We performed repeated dose tests of acetaminophen using chimeric mouse-derived human hepatocytes (PXB-cells) as a liver model. Hepatotoxicity induced by acetaminophen was detected at lower concentrations (more similar concentration to blood concentrations at drug administration) in perfusion culture using the KIM-Plate than in conventional well plate culture. This result suggested that the hepatic MPS could be a powerful evaluation tool for hepatotoxicity. In the future, we will evaluate the usefulness of the KIM-Plate as an evaluation tool for hepatotoxicity in vitro by studying the hepatotoxicity of various drugs.
#410. Title: Hepatotoxicity evaluation in repeated doses using on-chip perfusion MPS (KIM plate) with membrane-based direct oxygenation.
In this study, we aimed to construct a more reliable drug metabolism system using micro-stirrer-based on-chip perfusion MPS (KIM plate [1]) combined with oxygen-permeable polymethylpentene (PMP) membranes. PMP is a new material for MPS with less drug adsorption compared with PDMS [2]. We cultured human liver cells obtained from humanized chimeric mice (PXB hepatocytes) for two weeks and evaluated various functions and responses to acetaminophen repeated doses.
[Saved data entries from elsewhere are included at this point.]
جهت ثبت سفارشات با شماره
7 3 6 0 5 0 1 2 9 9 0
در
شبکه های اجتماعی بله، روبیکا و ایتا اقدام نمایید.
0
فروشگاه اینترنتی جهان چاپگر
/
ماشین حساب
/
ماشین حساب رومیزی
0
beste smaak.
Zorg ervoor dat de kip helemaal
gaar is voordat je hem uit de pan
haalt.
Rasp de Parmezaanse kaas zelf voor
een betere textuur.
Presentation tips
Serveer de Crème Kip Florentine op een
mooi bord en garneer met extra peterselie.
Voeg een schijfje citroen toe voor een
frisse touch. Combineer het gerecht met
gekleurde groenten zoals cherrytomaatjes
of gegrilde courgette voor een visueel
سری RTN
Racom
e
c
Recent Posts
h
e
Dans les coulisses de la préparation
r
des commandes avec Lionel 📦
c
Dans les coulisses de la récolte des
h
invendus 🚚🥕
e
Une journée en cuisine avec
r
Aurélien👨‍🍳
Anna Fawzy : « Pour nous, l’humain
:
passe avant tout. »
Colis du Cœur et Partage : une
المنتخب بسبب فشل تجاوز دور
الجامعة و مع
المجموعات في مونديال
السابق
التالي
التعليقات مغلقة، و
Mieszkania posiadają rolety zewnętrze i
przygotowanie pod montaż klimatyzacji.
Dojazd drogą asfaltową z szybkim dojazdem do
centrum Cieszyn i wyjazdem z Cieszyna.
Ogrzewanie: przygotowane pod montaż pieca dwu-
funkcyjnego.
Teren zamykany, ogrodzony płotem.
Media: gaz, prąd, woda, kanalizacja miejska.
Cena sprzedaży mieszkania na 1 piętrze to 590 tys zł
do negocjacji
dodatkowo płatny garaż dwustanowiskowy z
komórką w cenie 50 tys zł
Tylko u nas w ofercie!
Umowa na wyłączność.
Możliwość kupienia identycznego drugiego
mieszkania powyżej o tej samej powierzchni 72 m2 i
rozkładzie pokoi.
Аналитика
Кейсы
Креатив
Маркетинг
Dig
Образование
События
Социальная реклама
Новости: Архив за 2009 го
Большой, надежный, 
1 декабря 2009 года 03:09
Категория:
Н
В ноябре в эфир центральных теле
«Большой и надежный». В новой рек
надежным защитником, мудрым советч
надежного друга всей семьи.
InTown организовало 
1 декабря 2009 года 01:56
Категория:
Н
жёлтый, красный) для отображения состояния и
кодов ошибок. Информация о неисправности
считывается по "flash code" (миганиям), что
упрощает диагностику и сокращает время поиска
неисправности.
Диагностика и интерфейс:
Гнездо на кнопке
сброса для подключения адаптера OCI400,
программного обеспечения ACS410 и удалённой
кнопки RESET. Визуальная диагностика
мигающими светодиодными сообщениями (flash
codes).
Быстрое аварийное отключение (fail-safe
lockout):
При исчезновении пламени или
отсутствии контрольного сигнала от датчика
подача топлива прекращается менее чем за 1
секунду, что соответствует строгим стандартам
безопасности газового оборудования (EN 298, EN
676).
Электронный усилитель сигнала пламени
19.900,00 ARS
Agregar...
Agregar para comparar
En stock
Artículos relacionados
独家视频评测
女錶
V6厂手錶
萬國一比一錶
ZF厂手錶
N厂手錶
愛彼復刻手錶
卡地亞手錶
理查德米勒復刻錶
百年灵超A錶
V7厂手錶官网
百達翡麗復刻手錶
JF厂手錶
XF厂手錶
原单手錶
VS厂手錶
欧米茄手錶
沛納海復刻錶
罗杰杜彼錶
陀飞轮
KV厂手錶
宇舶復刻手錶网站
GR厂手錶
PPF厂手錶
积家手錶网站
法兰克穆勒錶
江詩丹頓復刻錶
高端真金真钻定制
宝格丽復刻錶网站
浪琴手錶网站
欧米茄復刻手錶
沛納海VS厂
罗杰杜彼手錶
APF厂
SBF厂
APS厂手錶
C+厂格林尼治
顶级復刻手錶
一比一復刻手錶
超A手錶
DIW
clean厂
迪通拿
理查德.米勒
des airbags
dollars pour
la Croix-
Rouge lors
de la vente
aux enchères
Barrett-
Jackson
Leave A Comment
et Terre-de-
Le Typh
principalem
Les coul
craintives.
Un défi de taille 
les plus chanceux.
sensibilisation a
PXB hepatocytes seeded on KIM plates with direct oxygen supply exhibited a significant increase in albumin secretion compared to the cells cultured in conventional oxygen-impermeable plates (TCPS). This enhanced albumin secretion enabled better toxicity prediction in repeated dose of acetaminophen. We also measured the metabolic profiles of acetaminophen, CYP activity, ALT activity in the culture medium, and levels of glutathione and its oxidation products. The overall results support the better physiological mechanisms for the observed concentration-dependent hepatotoxicity.
This study suggests that the MPS integrating on-chip simple perfusion and direct oxygenation with PMP membranes becomes as a novel predictive system for hepatotoxicity in drug development research, through physiologically relevant hepatocyte culture.